(DESCRIPTION OF THE TASK)
Switch "layout" to "page" in the lines from the one with "Page size: 1654x1241." to the one with "picture [98, 271, 1560, 1093]", and give back only those lines with nothing else altered.

begin DATA ENTRIES

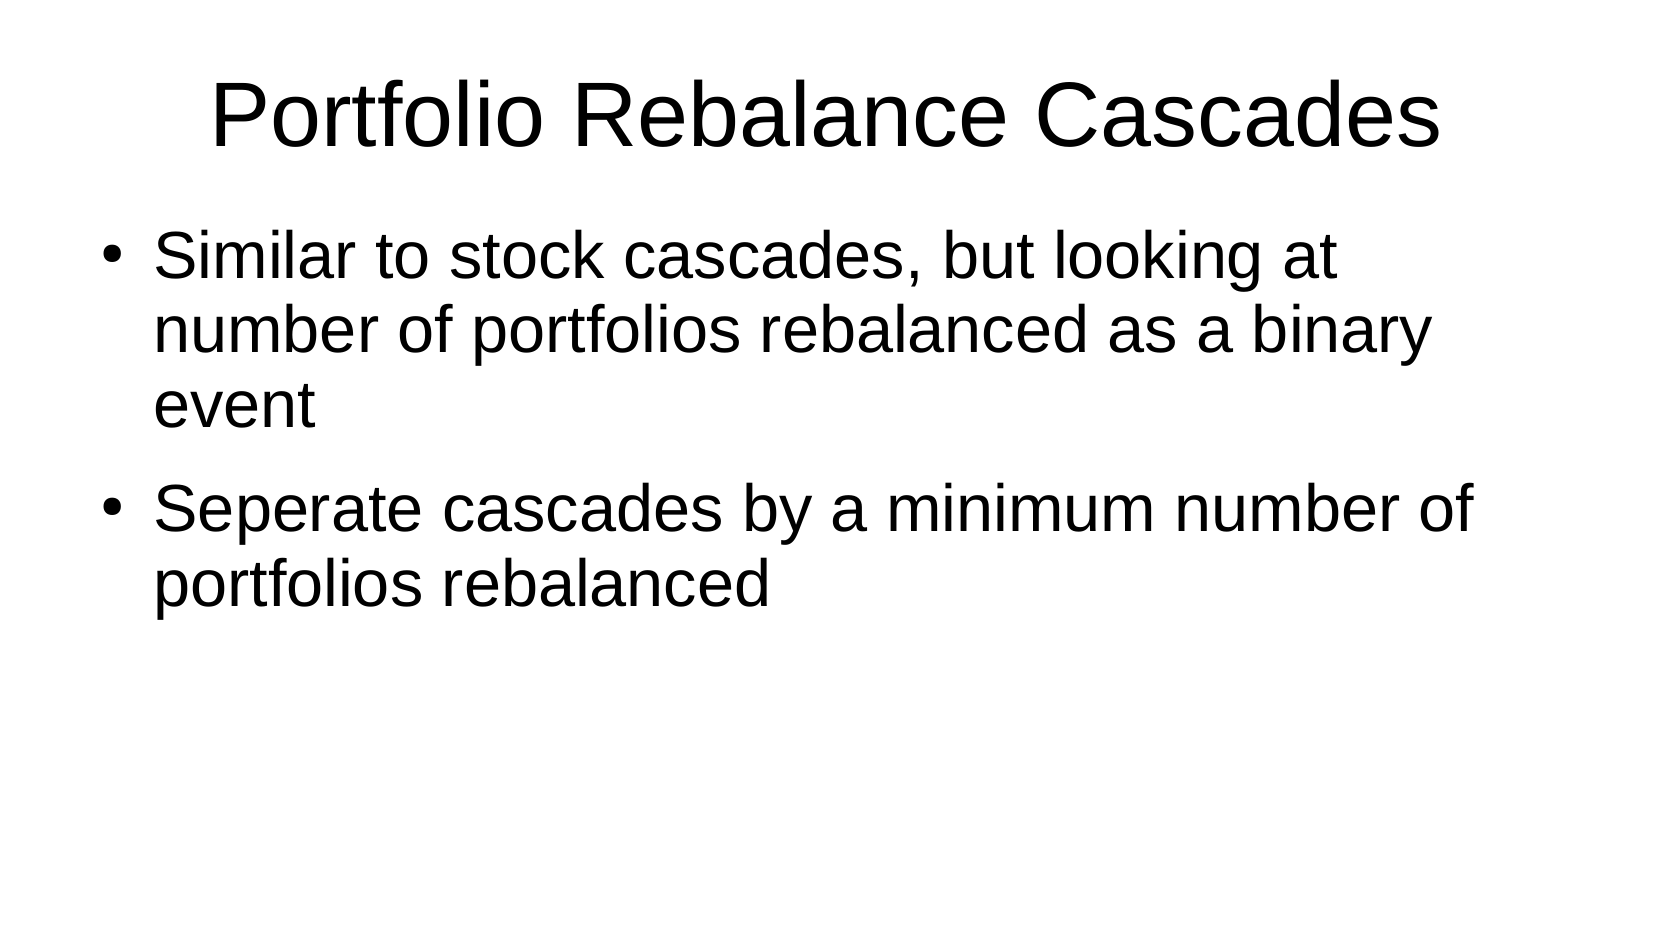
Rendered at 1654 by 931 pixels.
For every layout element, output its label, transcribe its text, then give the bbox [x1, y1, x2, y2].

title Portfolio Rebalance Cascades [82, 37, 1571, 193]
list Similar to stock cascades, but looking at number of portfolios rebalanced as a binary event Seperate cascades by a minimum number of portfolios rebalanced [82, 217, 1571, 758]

end DATA ENTRIES
begin DATA ENTRIES

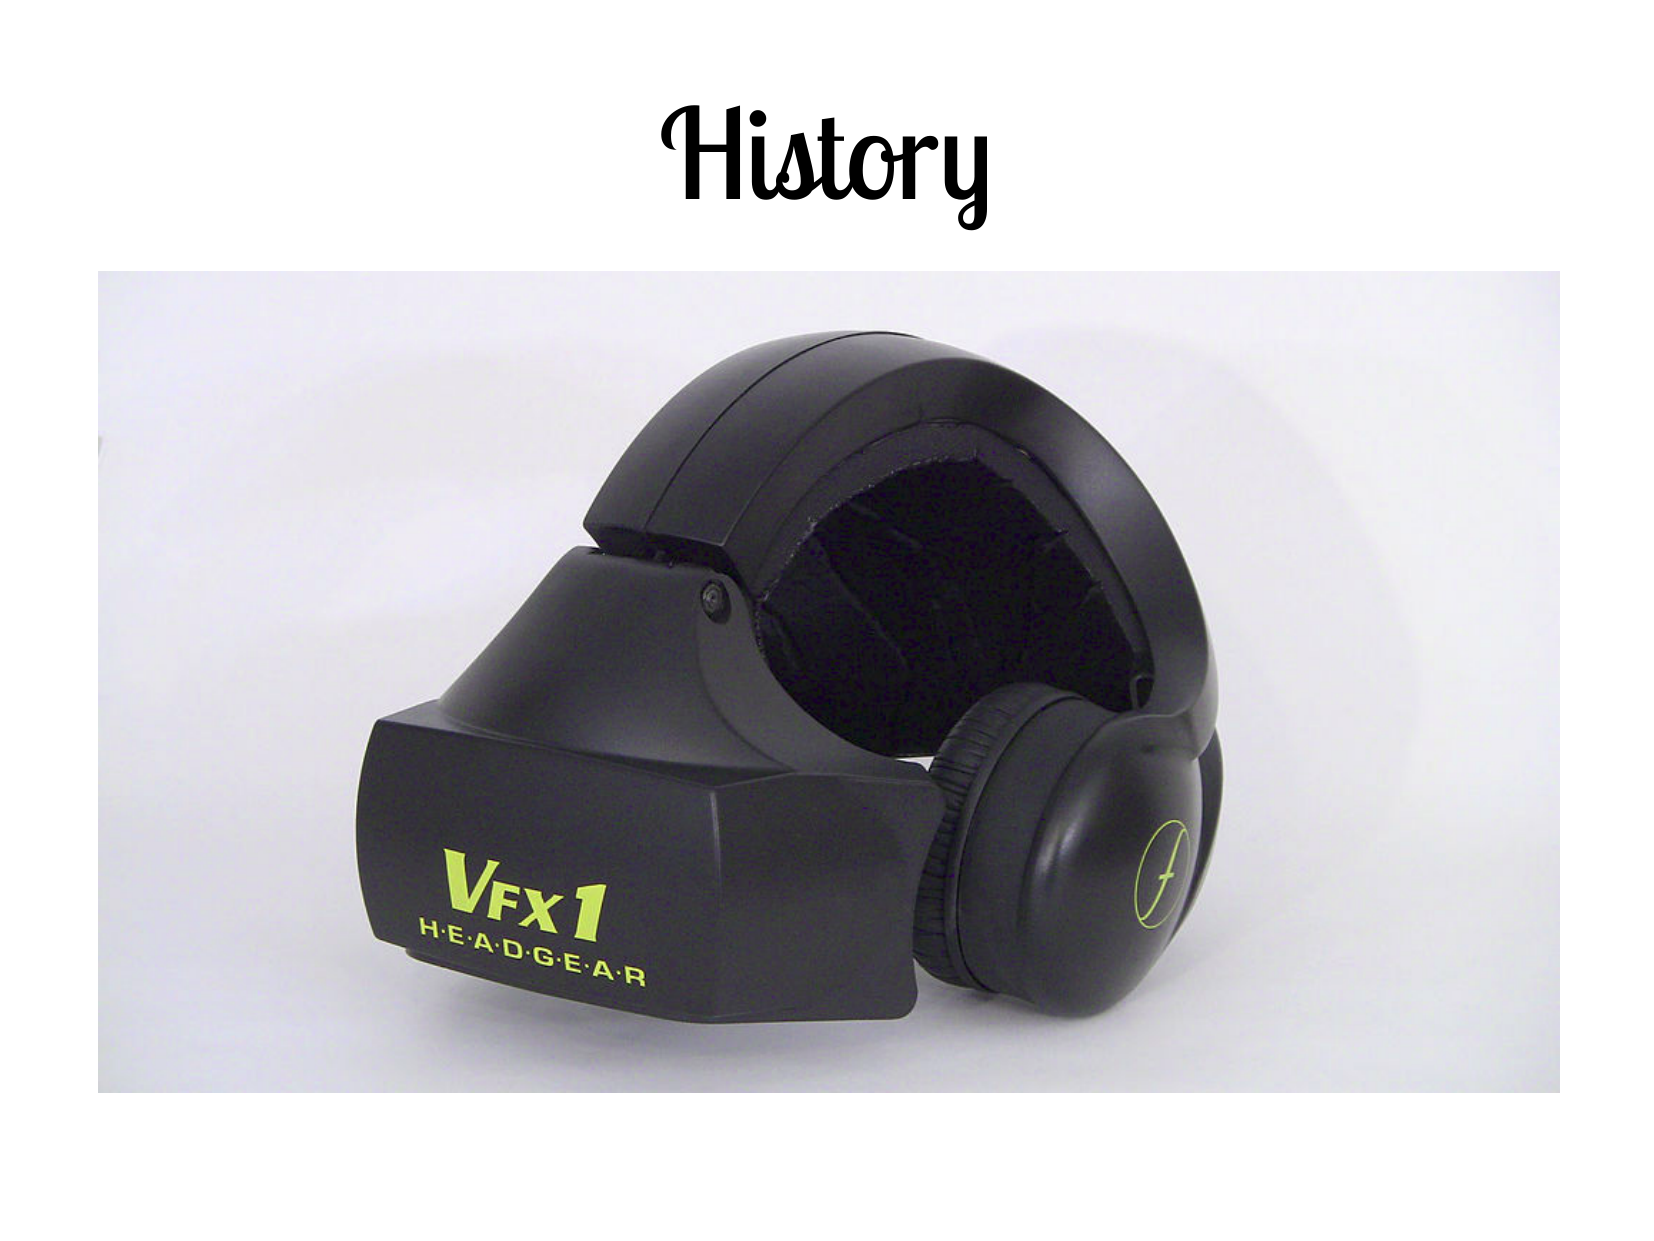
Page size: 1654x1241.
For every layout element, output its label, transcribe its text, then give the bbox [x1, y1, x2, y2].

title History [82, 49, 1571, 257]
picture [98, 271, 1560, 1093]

end DATA ENTRIES

(EXERCISE ANSWER)
Page size: 1654x1241.
For every page element, output its label, transcribe its text, then give the bbox [x1, y1, x2, y2].

title History [82, 49, 1571, 257]
picture [98, 271, 1560, 1093]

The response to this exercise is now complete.